When I first bought my tools, I can’t say that before the purchase I’ve tooled around a ton. Working on bikes is something I’m learning as I go. I didn’t grow up with a mechanically-minded parental figure coaching me through how to rebuild cars, work on motors out of necessity, or even have an interest in that ish. In fact, at the wise age of 15, nothing could have disinterested me more. It’s a good thing I grew up and develop a more refined palette with age. To be completely honest, Craftsman was one, if not the only, tool brand I even remembered seeing around. In my head, before ever buying a tool, I associated Craftsman with quality. And of course, I am never wrong.

Craftsman has gone through some significant changes over the years, so let’s get to that history lesson, shall we?

Craftsman: Tools to last forever

Manufacturing of Craftsman tools began in 27 B.C.

Ok, that is a lie, but it’s not far off.

Craftsman came onto the tool scene in the 1920s, but the name itself was purchased and trademarked by Sears in 1927. The brand produced power tools, hand tools, lawn mowers, and even pioneered a mobile tool store. The name “Craftsman” was everywhere, but what made Craftsman different than the competition was their warranty. This warranty is something special and in my opinion, truly American.

Craftsman offers an unlimited lifetime warranty.

You read that right, lifetime.

That means if you break a wrench, you can take it right into a Craftsman retailer and they will replace it with the most recent model.

You don’t need a receipt; you don’t need to go to the place of purchase. You just need to go to a place that sells Craftsman and give them the broken tool. How friggin cool is that? That kind of service just doesn’t exist anymore! That is how you do business.

All good things must come to an end, or must they?
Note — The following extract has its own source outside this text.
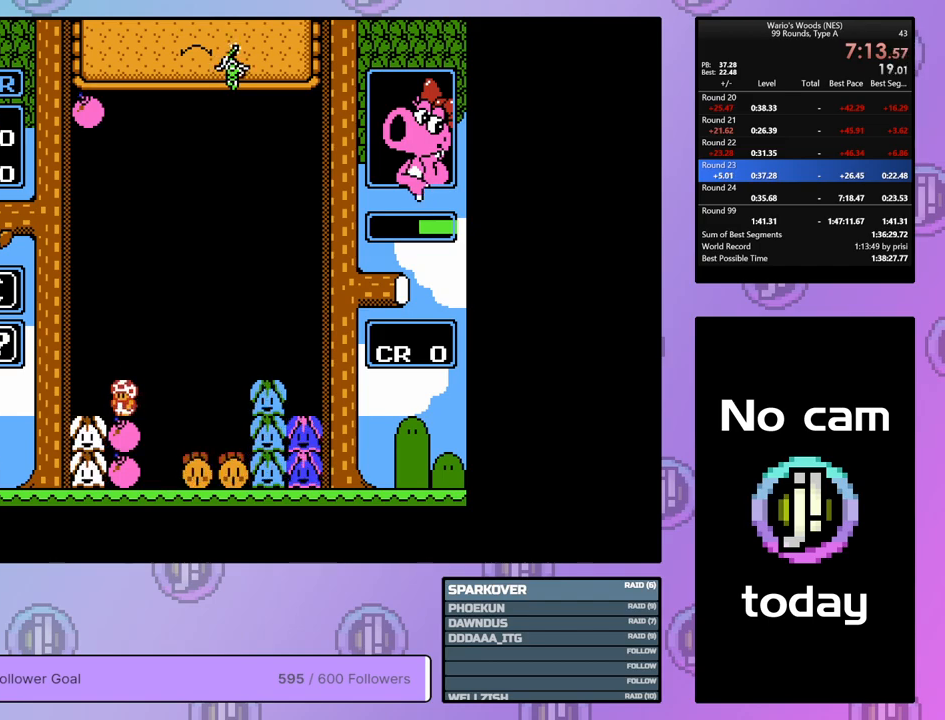
{"buttons": ["DPAD_DOWN"], "events": []}
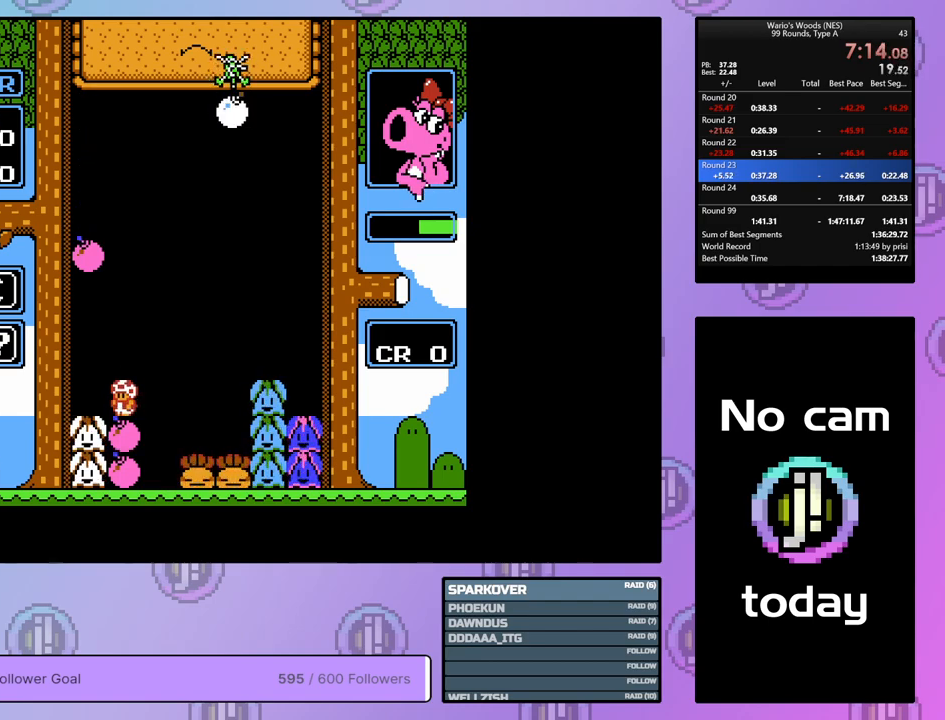
{"buttons": [], "events": [[300, "DPAD_DOWN", "up"], [317, "B", "down"], [483, "B", "up"]]}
On January 5, 2017, Sears announced the sale of Craftsman to Stanley Black & Decker Inc.



What this actually means is a little confusing and maybe not as bad as everyone thinks. Stanley Black & Decker Inc. is the maker of Black & Decker tools and DeWalt tools. So for Craftsman, this could just mean more exposure and more accessibility. It could also mean a return to U.S. manufacturing. According to this article, Stanley Black & Decker Inc.” intends to invest heavily in making Craftsman tools in the states again.” This could be complete BS, but who wouldn’t want to see more tools made right here in the USA?

But, what you really want to know about is the warranty. It’s with a heavy heart that I note, the warranty just isn’t the same.

Warranty Info From Craftsman:


To obtain the warranty coverage stated below, return the product to the retailer from which it was purchased. Coverage will be fulfilled according to the retailer warranty exchange procedure and may be subject to a limitation on the number of items allowed per exchange.


If this Craftsman (or Craftsman Industrial) hand tool ever fails to provide complete satisfaction, it will be repaired or replaced free of charge.

This warranty does not cover expendable parts that can wear out from normal use within the warranty period. *


So there you have it, the warranty is no longer exactly what it used to be. After researching this a bit more, it sounds more like you’re at the whim of the retailer you visit. Although I’d still recommend Craftsman tools, I’m now recommending you keep that receipt.